**** DOCUMENT EXTRACT
The Basics of agroforestry Agroforestry = Agriculture + Forestry What is Agroforestry? Agroforestry is the integration of wood perennials, such as trees and shrubs, with crops or livestock in farming systems. Agroforestry is fully inspired by nature. This inspiration is not related to the popular metaphor of “balance of nature”, but it refers to nature as a “dynamic system” that needs human action to maximize efforts to mitigate climate change and protect natural resources. In an agroforestry system, there are both ecological and economical interactions between the different components leading to increased benefits for land users at all levels:…

The Basics of agroforestry

Agroforestry = Agriculture + Forestry

What is Agroforestry? Agroforestry is the integration of wood perennials, such as trees and shrubs, with crops or livestock in farming systems.

Agroforestry is fully inspired by nature. This inspiration is not related to the popular metaphor of “balance of nature”, but it refers to nature as a “dynamic system” that needs human action to maximize efforts to mitigate climate change and protect natural resources.

In an agroforestry system, there are both ecological and economical interactions between the different components leading to increased benefits for land users at all levels: increased resilience and biodiversity on one hand, enhanced profitability and production on the other.

Agroforestry systems are in stark contrast to conventional and monoculture systems.

Conventional and monoculture systems are one of the main sources of greenhouse gas (GHG). Moreover, they trigger soil erosion, up to three billion tonnes each year.

Ecosystem goods and services

An “ecosystem” is a complex and dynamic combination of plants, animals, micro-organisms and the natural environment, existing together as a unit and depending on one another. Biodiversity comprises all the myriad living elements of these partnerships.

The Earth’s ecosystems provide humans with a wide range of benefits known as “ecosystem goods and services”.

Goods produced by ecosystems include food, water fuels and timber.

Ecosystem services include water supply and air purification, natural recycling of waste, soil formation, pollination and the regulatory mechanisms that nature uses to control climatic conditions and populations of animals, insects and other organisms.
********
**** DATA EXCERPT
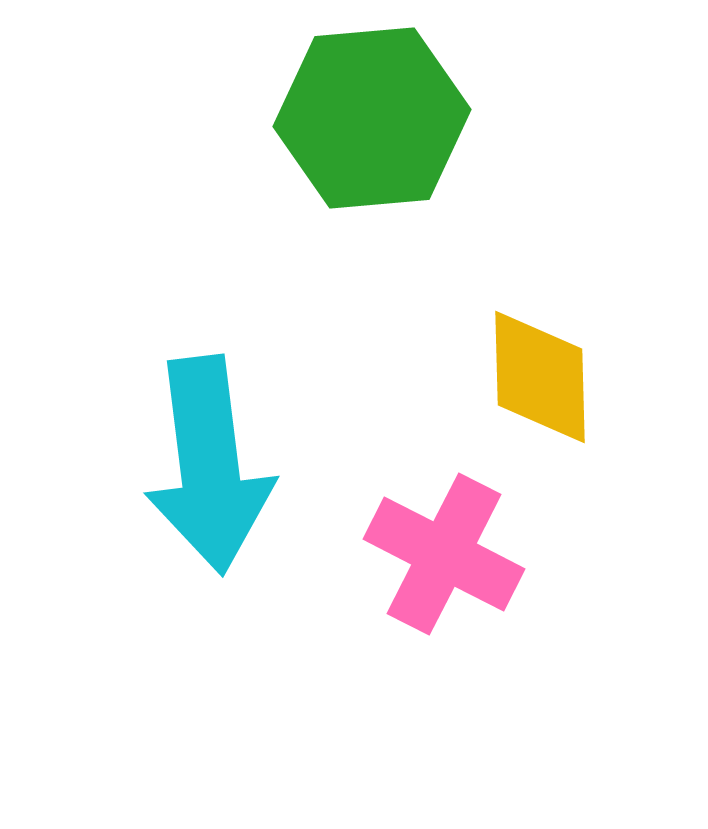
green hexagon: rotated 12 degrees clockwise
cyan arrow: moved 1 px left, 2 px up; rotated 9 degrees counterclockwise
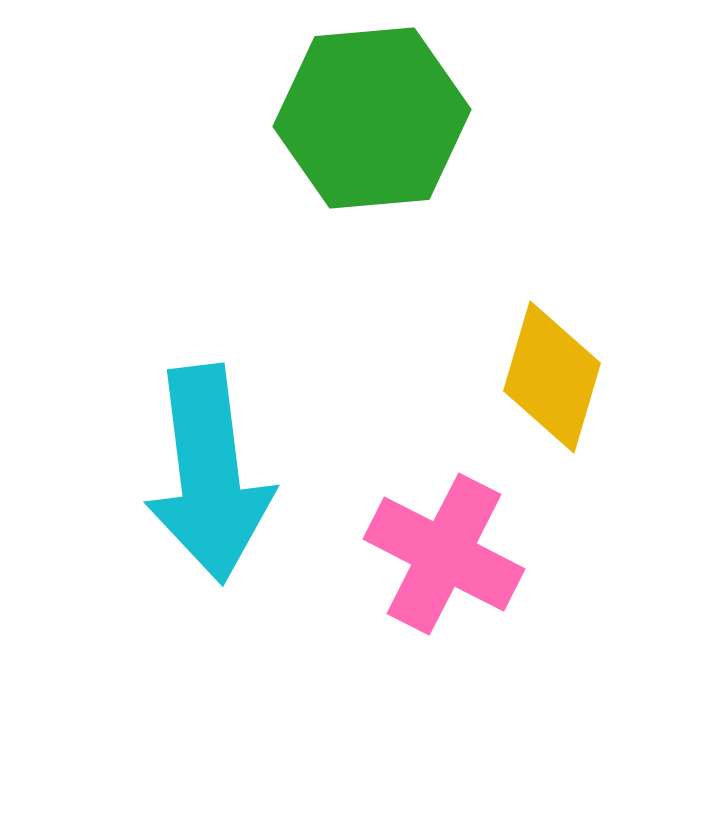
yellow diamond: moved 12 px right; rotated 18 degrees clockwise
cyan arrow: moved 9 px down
********
* [EXERCISE PROMPT] Could you continue the agroforestry text from where it ends?

* [ANSWER TO THE EXERCISE]
Experts from the Millenium Ecosystem Assessment (MA), a UN-sponsored research project aimed at assessing:

  • the consequences of ecosystem change for human well-being
  • the scientific basis for action needed to enhance the conservation and sustainable use of those systems and their contribution to human well-being

MA identified four major categories of ecosystem services:

  • Provisioning services: when we are asked to think about a service provided by nature, most of us think of food. Provisioning services are tangible benefits we obtain from ecosystems and, along with food, they include goods such as drinking water, timber, natural gas
  • Regulating services: benefits provided by ecosystem processes that moderate natural phenomena such as pollination, decomposition, climate regulation, water purification
  • Cultural services: intangible benefits contributing to our spiritual welfare and cultural advancement
  • Supporting services: benefits that are less visible and harder to understand, but essential to our survival, such as photosynthesis, soil formation, nutrient cycling

Five basic types of agroforestry practices

Agroforestry can result in many different forms and this versatility is one of its great strengths. 

Agroforestry integrates trees to address a variety of conservation and production goals: different combinations depend on specific project objectives and contexts.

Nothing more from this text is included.